- **Exercise prompt**: The whole listing, exactly as given: write it out, leaving out each image.

┌──

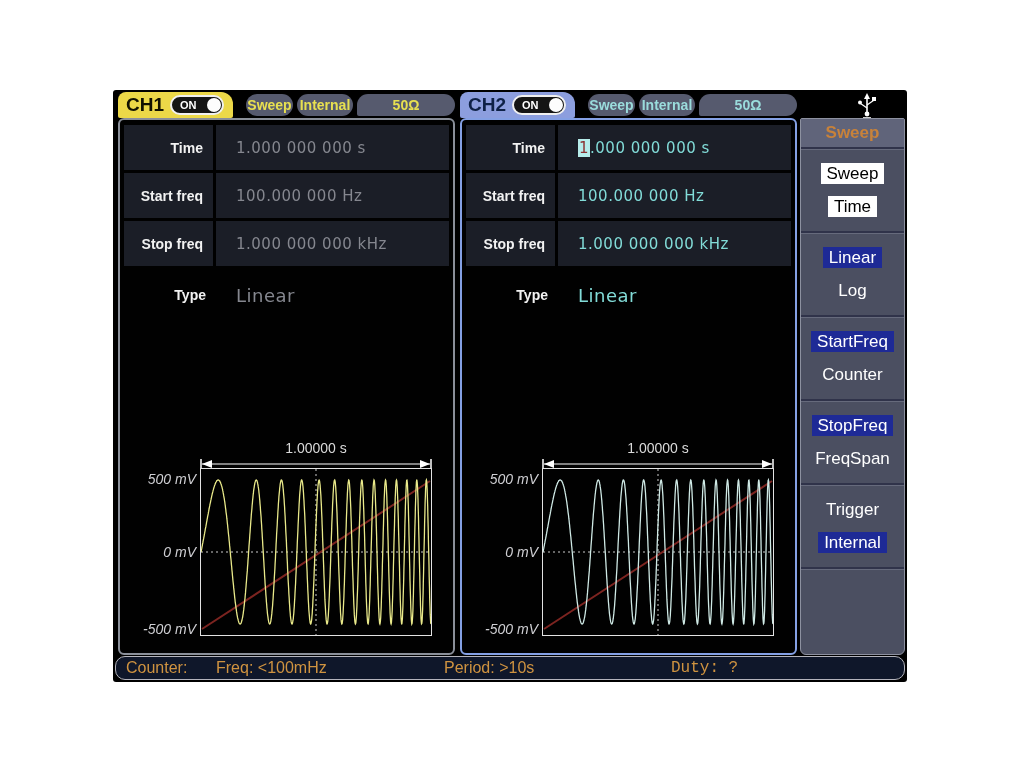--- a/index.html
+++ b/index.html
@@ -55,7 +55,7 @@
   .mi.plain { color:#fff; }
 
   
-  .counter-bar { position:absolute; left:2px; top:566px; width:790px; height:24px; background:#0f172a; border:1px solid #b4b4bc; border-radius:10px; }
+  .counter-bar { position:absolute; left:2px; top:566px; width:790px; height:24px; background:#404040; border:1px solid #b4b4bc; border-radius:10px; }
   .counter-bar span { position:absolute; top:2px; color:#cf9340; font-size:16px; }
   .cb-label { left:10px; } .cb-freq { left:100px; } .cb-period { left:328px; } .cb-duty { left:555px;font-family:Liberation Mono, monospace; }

└──

- **Completed exercise**:
--- a/index.html
+++ b/index.html
@@ -55,7 +55,7 @@
   .mi.plain { color:#fff; }
 
   
-  .counter-bar { position:absolute; left:2px; top:566px; width:790px; height:24px; background:#0f172a; border:1px solid #b4b4bc; border-radius:10px; }
+  .counter-bar { position:absolute; left:2px; top:566px; width:790px; height:24px; background:#404040; border:1px solid #b4b4bc; border-radius:10px; }
   .counter-bar span { position:absolute; top:2px; color:#cf9340; font-size:16px; }
   .cb-label { left:10px; } .cb-freq { left:100px; } .cb-period { left:328px; } .cb-duty { left:555px;font-family:Liberation Mono, monospace; }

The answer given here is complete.